The Yearly Report Card

Education Dept. highlights increasing number of higher-level courses taken in high school, and reliance on federal grants for college.
June 1, 2007

It's June 1, which can only mean one thing for education wonks: It's the deadline for another comprehensive report from the National Center for Education Statistics. Like previous reports, this one looks at myriad aspects of the state of education, from elementary school to college, with a special focus this year on high school course-taking patterns. But the findings on student aid might prove to be the most relevant for observers of higher education.

The report, "The Condition of Education 2007", was released on Thursday. Among other statistics, it found that the percentage of low-income dependent students taking out federal loans was virtually flat from 1992-2004, at nearly 48 percent, but the percentage of students with federal grants grew from 68 to 72 percent. During the same period, loan amounts as a percent of total federal aid decreased from 38 to 34 percent.

At the high school level, the report found, through an analysis of transcripts from private and public schools, that the average number of Carnegie units (a class meeting 4-5 times a week for the whole school year) taken by students while in high school has increased since 1982, from 21.7 to 25.8 in 2004. There were also increases in every major subject area, a phenomenon that was made possible, apparently, by less emphasis on vocationally oriented classes.
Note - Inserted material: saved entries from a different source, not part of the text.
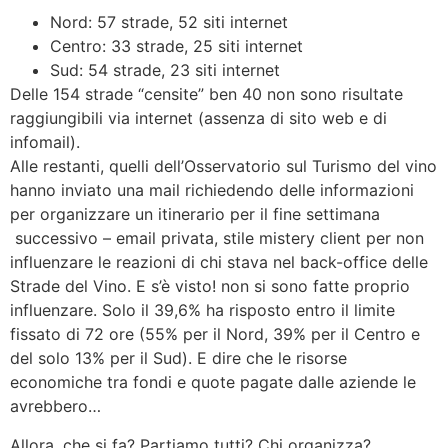
Nord: 57 strade, 52 siti internet
Centro: 33 strade, 25 siti internet
Sud: 54 strade, 23 siti internet
Delle 154 strade “censite” ben 40 non sono risultate
raggiungibili via internet (assenza di sito web e di
infomail).
Alle restanti, quelli dell’Osservatorio sul Turismo del vino
hanno inviato una mail richiedendo delle informazioni
per organizzare un itinerario per il fine settimana
successivo – email privata, stile mistery client per non
influenzare le reazioni di chi stava nel back-office delle
Strade del Vino. E s’è visto! non si sono fatte proprio
influenzare. Solo il 39,6% ha risposto entro il limite
fissato di 72 ore (55% per il Nord, 39% per il Centro e
del solo 13% per il Sud). E dire che le risorse
economiche tra fondi e quote pagate dalle aziende le
avrebbero…
Allora, che si fa? Partiamo tutti? Chi organizza?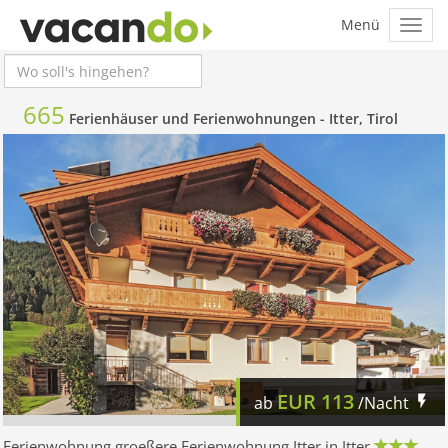
665
Ferienhäuser und Ferienwohnungen -
Itter, Tirol
EUR
113
ab
/Nacht
Ferienwohnung groeßere Ferienwohnung Itter in Itter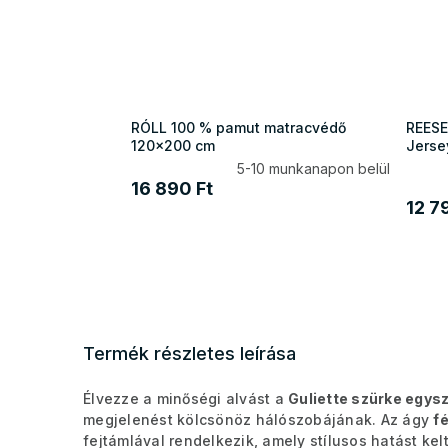
RÓLL 100 % pamut matracvédő
REESE
120x200 cm
Jerse
5-10 munkanapon belül
16 890 Ft
12 7
Termék részletes leírása
Élvezze a minőségi alvást a
Guliette szürke egys
megjelenést kölcsönöz hálószobájának. Az ágy
f
fejtámlával rendelkezik, amely stílusos hatást kel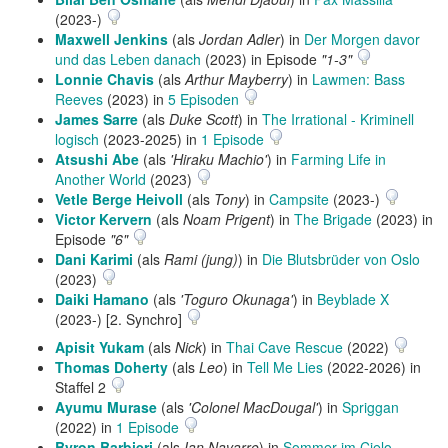
(2023-)
Maxwell Jenkins
(als
Jordan Adler
) in
Der Morgen davor
und das Leben danach
(2023) in Episode
"1-3"
Lonnie Chavis
(als
Arthur Mayberry
) in
Lawmen: Bass
Reeves
(2023) in
5 Episoden
James Sarre
(als
Duke Scott
) in
The Irrational - Kriminell
logisch
(2023-2025) in
1 Episode
Atsushi Abe
(als
'Hiraku Machio'
) in
Farming Life in
Another World
(2023)
Vetle Berge Heivoll
(als
Tony
) in
Campsite
(2023-)
Victor Kervern
(als
Noam Prigent
) in
The Brigade
(2023) in
Episode
"6"
Dani Karimi
(als
Rami (jung)
) in
Die Blutsbrüder von Oslo
(2023)
Daiki Hamano
(als
'Toguro Okunaga'
) in
Beyblade X
(2023-) [2. Synchro]
Apisit Yukam
(als
Nick
) in
Thai Cave Rescue
(2022)
Thomas Doherty
(als
Leo
) in
Tell Me Lies
(2022-2026) in
Staffel 2
Ayumu Murase
(als
'Colonel MacDougal'
) in
Spriggan
(2022) in
1 Episode
Byron Barbieri
(als
Ian Navarro
) in
Sommer im Cielo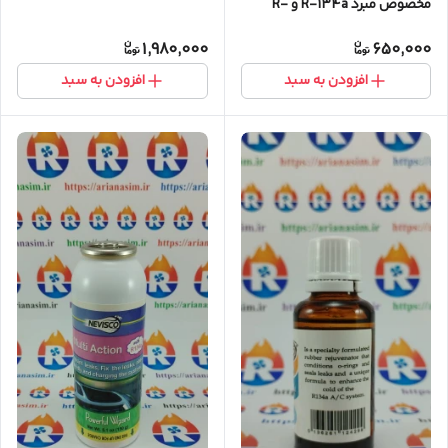
مخصوص مبرد R-134a و R-
404a
1,980,000
650,000
افزودن به سبد
افزودن به سبد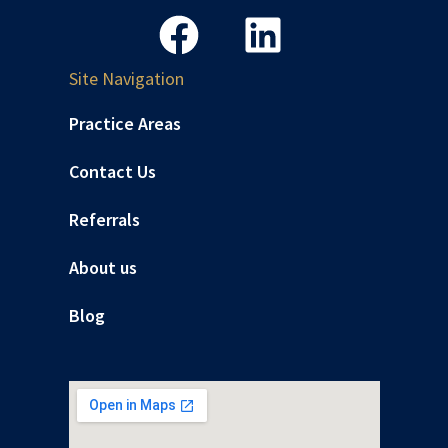
Site Navigation
Practice Areas
Contact Us
Referrals
About us
Blog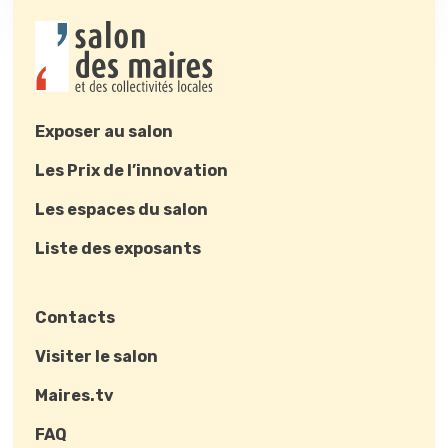
Exposer au salon
Les Prix de l’innovation
Les espaces du salon
Liste des exposants
Contacts
Visiter le salon
Maires.tv
FAQ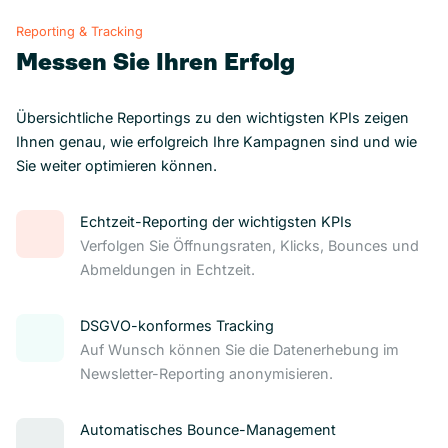
Reporting & Tracking
Messen Sie Ihren Erfolg
Übersichtliche Reportings zu den wichtigsten KPIs zeigen
Ihnen genau, wie erfolgreich Ihre Kampagnen sind und wie
Sie weiter optimieren können.
Echtzeit-Reporting der wichtigsten KPIs
Verfolgen Sie Öffnungsraten, Klicks, Bounces und
Abmeldungen in Echtzeit.
DSGVO-konformes Tracking
Auf Wunsch können Sie die Datenerhebung im
Newsletter-Reporting anonymisieren.
Automatisches Bounce-Management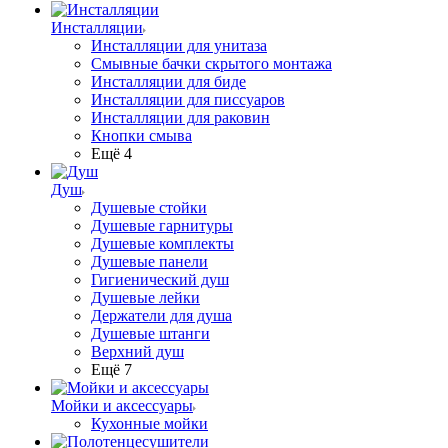
Инсталляции
Инсталляции для унитаза
Смывные бачки скрытого монтажа
Инсталляции для биде
Инсталляции для писсуаров
Инсталляции для раковин
Кнопки смыва
Ещё 4
Душ
Душевые стойки
Душевые гарнитуры
Душевые комплекты
Душевые панели
Гигиенический душ
Душевые лейки
Держатели для душа
Душевые штанги
Верхний душ
Ещё 7
Мойки и аксессуары
Кухонные мойки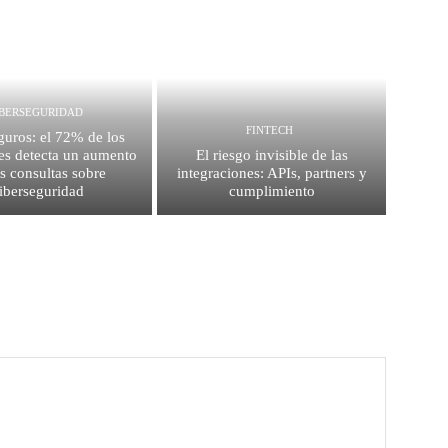
IBERSEGURIDAD
FINTECH
guros: el 72% de los
es detecta un aumento
El riesgo invisible de las
as consultas sobre
integraciones: APIs, partners y
iberseguridad
cumplimiento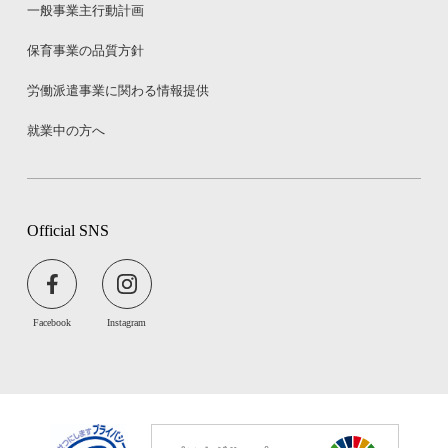
一般事業主行動計画
保育事業の品質方針
労働派遣事業に関わる情報提供
就業中の方へ
Official SNS
Facebook
Instagram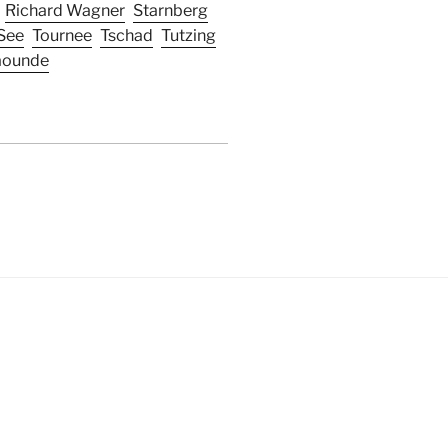
Richard Wagner
Starnberg
See
Tournee
Tschad
Tutzing
aounde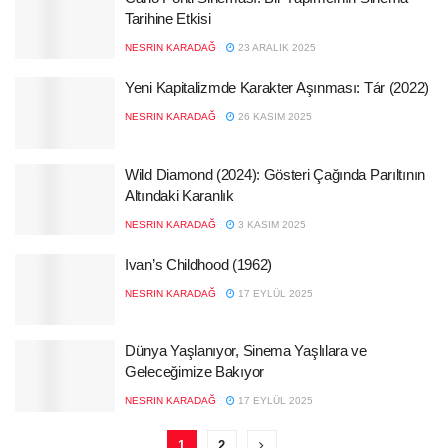
Tarihine Etkisi
NESRIN KARADAĞ
23 ARALIK 2025
Yeni Kapitalizmde Karakter Aşınması: Tár (2022)
NESRIN KARADAĞ
26 KASIM 2025
Wild Diamond (2024): Gösteri Çağında Parıltının
Altındaki Karanlık
NESRIN KARADAĞ
3 KASIM 2025
Ivan’s Childhood (1962)
NESRIN KARADAĞ
17 EYLÜL 2025
Dünya Yaşlanıyor, Sinema Yaşlılara ve
Geleceğimize Bakıyor
NESRIN KARADAĞ
17 EYLÜL 2025
1
2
More students are also taking advanced mathematics -- 50 percent of high school graduates have taken courses more advanced than Algebra II, up from 26 percent in 1982 -- with females more likely to have completed advanced coursework, although the gender difference disappears at the calculus level. There was a similar gain, and a similar gap, in advanced science coursework.

Despite these gains in the number of credits taken overall in various subjects, and especially in more advanced courses, National Assessment of Educational Progress scores were virtually flat for 17-year-olds in both reading and math since the early 1970s. Still, there were gains in NAEP scores for 9- and 13-year-olds in both subject areas.

The report also highlighted other findings relating to higher education:

  • In further proof of a growing trend, 57.4 percent of bachelor's degrees were awarded to women in the 2004-2005 school year, up from 49.0 percent in 1979-1980. By 2016, the projected enrollment of women in degree-granting two- and four-year institutions will be above 10 million, compared to around 7 million men.
  • Half of all full-time students and 85 percent of part-time students between ages 16-24 were also employed in 2005.
  • American students are more likely to graduate with degrees in business, social sciences, and the arts than those in other industrialized nations such as Canada, France and Japan. The United States had the lowest percentage of students graduating with degrees in engineering -- 6 percent -- out of the countries surveyed in 2004.
  • Over time, however, the breakdown of majors in American college graduates has stayed relatively consistent since 1990, although the percentage of those graduating with degrees in education declined from 10 to 7 percent, and the visual and performing arts became slightly more popular (6 percent, from 4).

The report is released annually by the national center, which is part of the Department of Education's Institute of Education Sciences.